Excerpted text:
• • •
I feel really sad and lonely right now, and I don't care to hear about anything from anyone. My friend tells me she thinks I'm dependant on the one that I love, simply because I feel like shit when I'm away from her. Dependent huh? Well, my appologies, don't take this personally, ever, but fuck you. Fuck you all. I've got pain. I've got feelings. I'm not perfect. You guys make me out to be some type of fucking saint. Like I'm the best guy that's ever graced this planet. Ha. I laugh.

What am I? I'm a guy who tries to the the best that he can with what he's learned, and with everything that he learns every fucking day of his life. What do I want? I want ONE THING! And I think about that one person's wants and needs and feelings over my own. Walk all over me. You don't, but you could. I feel like a bigger pile of shit now for backing away. Maybe I should have kept my fucking mouth shut, and pretended to be okay. I hold your hand and it means the world to me, but to you it is what it is. Holding hands. That's it. Period. Nothing more. A bullet in my fucking head. A bullet in my fucking head!

"Take it easy, very easy, go gently."
• • •
Provided data:
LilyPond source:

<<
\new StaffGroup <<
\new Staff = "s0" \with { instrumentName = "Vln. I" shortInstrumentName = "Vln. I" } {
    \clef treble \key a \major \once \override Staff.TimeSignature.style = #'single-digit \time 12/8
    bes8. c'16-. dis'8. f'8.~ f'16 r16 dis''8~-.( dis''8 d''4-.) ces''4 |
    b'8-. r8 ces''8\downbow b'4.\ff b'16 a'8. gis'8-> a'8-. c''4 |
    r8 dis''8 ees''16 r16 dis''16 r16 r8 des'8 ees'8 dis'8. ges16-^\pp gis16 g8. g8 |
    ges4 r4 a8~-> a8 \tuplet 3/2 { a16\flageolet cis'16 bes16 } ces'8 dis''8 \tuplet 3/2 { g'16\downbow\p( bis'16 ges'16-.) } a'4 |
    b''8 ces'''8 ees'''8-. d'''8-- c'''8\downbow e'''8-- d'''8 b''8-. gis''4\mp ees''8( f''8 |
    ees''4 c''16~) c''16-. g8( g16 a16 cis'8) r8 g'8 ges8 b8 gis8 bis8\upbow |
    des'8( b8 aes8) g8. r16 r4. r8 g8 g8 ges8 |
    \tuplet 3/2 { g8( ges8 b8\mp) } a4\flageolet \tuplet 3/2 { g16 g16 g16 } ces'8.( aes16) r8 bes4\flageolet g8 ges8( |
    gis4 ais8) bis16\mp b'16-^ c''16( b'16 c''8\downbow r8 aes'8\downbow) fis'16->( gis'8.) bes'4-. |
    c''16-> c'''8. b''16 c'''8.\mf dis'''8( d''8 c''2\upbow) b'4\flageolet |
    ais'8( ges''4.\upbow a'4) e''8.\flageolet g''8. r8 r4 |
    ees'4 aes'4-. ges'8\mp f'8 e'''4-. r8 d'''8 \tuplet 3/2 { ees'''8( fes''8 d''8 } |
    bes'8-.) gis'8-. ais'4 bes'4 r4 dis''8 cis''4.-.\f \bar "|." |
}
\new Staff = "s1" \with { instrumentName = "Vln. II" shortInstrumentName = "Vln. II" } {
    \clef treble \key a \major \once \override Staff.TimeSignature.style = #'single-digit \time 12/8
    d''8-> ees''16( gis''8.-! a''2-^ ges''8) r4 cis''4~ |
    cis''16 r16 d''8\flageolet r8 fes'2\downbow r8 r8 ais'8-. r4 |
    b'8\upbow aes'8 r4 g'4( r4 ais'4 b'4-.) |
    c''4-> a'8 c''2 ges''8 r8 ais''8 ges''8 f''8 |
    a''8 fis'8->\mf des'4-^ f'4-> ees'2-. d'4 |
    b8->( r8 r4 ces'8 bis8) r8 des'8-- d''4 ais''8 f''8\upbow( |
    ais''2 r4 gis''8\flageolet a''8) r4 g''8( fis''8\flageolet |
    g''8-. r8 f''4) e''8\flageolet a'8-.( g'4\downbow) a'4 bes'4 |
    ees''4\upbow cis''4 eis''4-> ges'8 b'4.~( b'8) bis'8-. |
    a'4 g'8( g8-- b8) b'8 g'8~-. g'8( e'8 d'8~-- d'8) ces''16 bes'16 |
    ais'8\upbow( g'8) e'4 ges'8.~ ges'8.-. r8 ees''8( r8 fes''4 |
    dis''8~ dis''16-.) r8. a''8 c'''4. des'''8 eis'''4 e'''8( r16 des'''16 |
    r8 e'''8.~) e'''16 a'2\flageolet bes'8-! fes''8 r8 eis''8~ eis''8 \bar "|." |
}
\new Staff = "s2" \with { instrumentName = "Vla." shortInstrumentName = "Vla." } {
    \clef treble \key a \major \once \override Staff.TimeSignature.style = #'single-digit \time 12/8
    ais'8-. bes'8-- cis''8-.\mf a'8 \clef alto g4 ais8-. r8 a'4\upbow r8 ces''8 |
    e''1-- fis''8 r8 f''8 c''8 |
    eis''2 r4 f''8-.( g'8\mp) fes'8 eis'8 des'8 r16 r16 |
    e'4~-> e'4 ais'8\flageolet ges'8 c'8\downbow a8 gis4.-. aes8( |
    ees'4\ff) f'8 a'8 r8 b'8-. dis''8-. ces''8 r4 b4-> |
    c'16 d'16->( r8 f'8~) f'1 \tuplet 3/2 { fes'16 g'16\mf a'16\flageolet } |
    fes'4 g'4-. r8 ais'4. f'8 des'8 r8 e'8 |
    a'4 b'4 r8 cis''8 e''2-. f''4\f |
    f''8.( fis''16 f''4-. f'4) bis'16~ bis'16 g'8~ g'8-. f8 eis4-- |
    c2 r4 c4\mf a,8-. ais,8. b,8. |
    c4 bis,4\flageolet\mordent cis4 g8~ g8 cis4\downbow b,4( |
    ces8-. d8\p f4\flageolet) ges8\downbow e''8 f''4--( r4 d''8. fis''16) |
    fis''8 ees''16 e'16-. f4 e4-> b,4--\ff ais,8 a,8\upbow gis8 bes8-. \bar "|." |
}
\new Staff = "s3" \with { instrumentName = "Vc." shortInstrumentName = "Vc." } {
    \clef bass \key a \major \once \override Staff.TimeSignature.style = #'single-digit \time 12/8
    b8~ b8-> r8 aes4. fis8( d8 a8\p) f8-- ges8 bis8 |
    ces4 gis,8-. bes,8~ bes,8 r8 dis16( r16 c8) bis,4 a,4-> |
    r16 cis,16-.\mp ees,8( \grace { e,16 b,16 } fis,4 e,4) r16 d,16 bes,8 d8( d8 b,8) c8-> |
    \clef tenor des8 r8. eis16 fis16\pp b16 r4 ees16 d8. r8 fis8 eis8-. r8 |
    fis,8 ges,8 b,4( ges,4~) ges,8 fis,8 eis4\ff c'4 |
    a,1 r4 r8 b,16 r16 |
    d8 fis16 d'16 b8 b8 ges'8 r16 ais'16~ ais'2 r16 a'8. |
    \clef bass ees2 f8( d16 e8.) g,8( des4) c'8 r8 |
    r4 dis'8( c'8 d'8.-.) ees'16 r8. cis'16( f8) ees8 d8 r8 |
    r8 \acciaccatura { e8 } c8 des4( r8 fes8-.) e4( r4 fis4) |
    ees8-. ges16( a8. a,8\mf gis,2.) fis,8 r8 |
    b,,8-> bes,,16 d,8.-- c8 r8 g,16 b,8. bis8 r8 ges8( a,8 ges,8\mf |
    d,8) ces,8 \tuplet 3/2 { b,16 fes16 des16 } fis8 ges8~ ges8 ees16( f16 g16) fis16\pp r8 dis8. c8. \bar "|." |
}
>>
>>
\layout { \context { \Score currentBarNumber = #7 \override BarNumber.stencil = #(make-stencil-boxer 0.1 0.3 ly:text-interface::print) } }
• • •
Objective A:
Output the passage on feeling sad and lonely in full, word for word.
Objective B:
Show each line of the listing that contains the string "with", matching case.
The passage on feeling sad and lonely has no connection to the listing.

Reply A:
I feel really sad and lonely right now, and I don't care to hear about anything from anyone. My friend tells me she thinks I'm dependant on the one that I love, simply because I feel like shit when I'm away from her. Dependent huh? Well, my appologies, don't take this personally, ever, but fuck you. Fuck you all. I've got pain. I've got feelings. I'm not perfect. You guys make me out to be some type of fucking saint. Like I'm the best guy that's ever graced this planet. Ha. I laugh.

What am I? I'm a guy who tries to the the best that he can with what he's learned, and with everything that he learns every fucking day of his life. What do I want? I want ONE THING! And I think about that one person's wants and needs and feelings over my own. Walk all over me. You don't, but you could. I feel like a bigger pile of shit now for backing away. Maybe I should have kept my fucking mouth shut, and pretended to be okay. I hold your hand and it means the world to me, but to you it is what it is. Holding hands. That's it. Period. Nothing more. A bullet in my fucking head. A bullet in my fucking head!

"Take it easy, very easy, go gently."

Reply B:
\new Staff = "s0" \with { instrumentName = "Vln. I" shortInstrumentName = "Vln. I" } {
\new Staff = "s1" \with { instrumentName = "Vln. II" shortInstrumentName = "Vln. II" } {
\new Staff = "s2" \with { instrumentName = "Vla." shortInstrumentName = "Vla." } {
\new Staff = "s3" \with { instrumentName = "Vc." shortInstrumentName = "Vc." } {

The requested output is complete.